**SELECTED EXCERPT**
------------------------------------
Mysterious Insect Bite In Georgetown Lands Tourist in Hospital
Steve Connair was shaking uncontrollably. The seemingly innocuous insect bite on his leg had become frightfully swollen, red and warm.
Something was very wrong.
Connair and his wife, Karen, were visiting Georgetown in late October from Annandale, Virginia as part of a tour group learning about Francis “Swamp Fox” Marion, the officer famous for pioneering guerilla military tactics during the American Revolution.
Steve Connair suspects he was bitten by an insect while exploring overgrown battle sites outside of Georgetown.
“We were in the woods there, that’s where I got bit,” Connair said. “I don't know what it was. There was a lot of brush around. I had long pants on, too, and I never really felt anything.”
The bite initially caused nothing more than a small red spot by his ankle. He applied some cream before he and Karen Connair went to sleep in their hotel room. There was no apparent cause for concern.
The couple’s attitude would change drastically by morning when it became clear Steve Connair was facing serious, potentially life-threatening medical trouble.
The first hint of a problem came in the middle of the night when Karen Connair remembers her husband complaining of leg pain and general malaise. By 6 a.m., the couple realized Steve Connair needed immediate medical attention.
He was trembling, the bite was causing his leg to swell and he was feverish.
The couple headed to the emergency department at Tidelands Georgetown Memorial Hospital, where Steve Connair was promptly evaluated by medical staff and transferred to the care of Dr. Charles Duncan in the intensive care unit.
------------------------------------
**PROBLEMS AND TASKS**
• 1. Please condense the paragraph of the insect-bite article that begins "The bite initially caused" into a short bulleted list that keeps its main facts.
• 2. Transcribe the part of the insect-bite article starting with "The couple’s attitude" and going on through "he was feverish.".

**DATASET ENTRIES**
------------------------------------
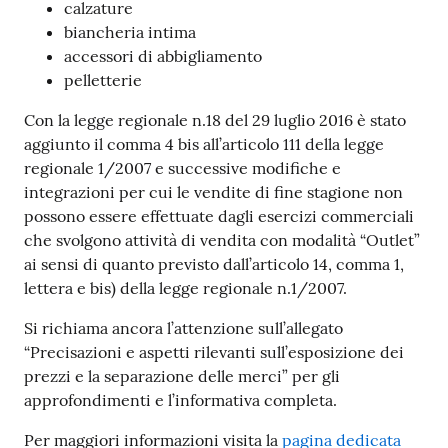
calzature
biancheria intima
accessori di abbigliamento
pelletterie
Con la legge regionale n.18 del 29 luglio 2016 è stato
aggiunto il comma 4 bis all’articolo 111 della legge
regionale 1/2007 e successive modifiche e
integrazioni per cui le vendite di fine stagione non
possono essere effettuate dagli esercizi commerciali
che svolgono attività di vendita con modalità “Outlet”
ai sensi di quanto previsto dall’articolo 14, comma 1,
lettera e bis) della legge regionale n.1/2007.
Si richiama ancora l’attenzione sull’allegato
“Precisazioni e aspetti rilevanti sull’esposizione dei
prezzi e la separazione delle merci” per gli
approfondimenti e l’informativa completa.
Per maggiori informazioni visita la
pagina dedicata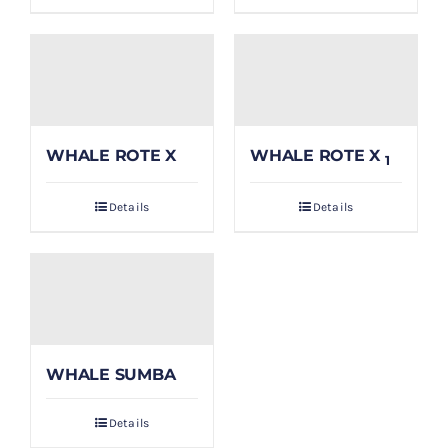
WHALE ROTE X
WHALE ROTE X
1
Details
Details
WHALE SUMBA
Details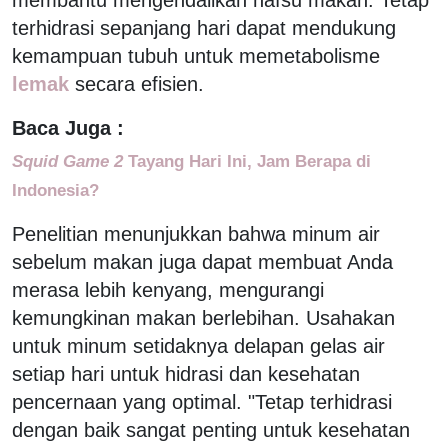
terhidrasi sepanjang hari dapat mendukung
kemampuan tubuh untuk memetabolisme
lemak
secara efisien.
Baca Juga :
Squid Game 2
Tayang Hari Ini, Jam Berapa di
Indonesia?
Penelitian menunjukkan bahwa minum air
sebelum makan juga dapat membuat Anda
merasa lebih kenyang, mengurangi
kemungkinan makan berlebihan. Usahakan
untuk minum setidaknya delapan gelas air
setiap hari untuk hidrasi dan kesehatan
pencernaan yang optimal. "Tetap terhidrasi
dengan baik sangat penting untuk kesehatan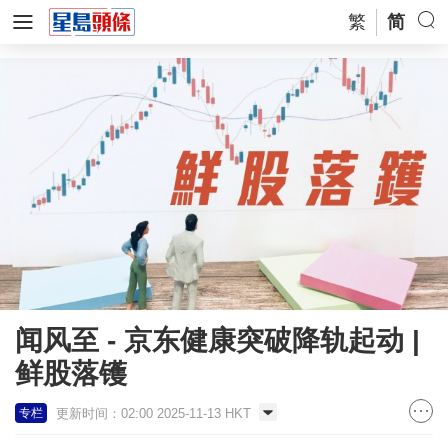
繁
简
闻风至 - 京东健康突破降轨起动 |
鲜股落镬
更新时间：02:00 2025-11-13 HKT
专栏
------------------------------------
**SOLUTIONS FOR EACH TASK**
• 1.
- At first, the bite left only a small red spot near Steve Connair's ankle.
- He put cream on it before he and Karen Connair went to sleep in their hotel room.
- There seemed to be no reason for concern.

• 2.
The couple’s attitude would change drastically by morning when it became clear Steve Connair was facing serious, potentially life-threatening medical trouble.
The first hint of a problem came in the middle of the night when Karen Connair remembers her husband complaining of leg pain and general malaise. By 6 a.m., the couple realized Steve Connair needed immediate medical attention.
He was trembling, the bite was causing his leg to swell and he was feverish.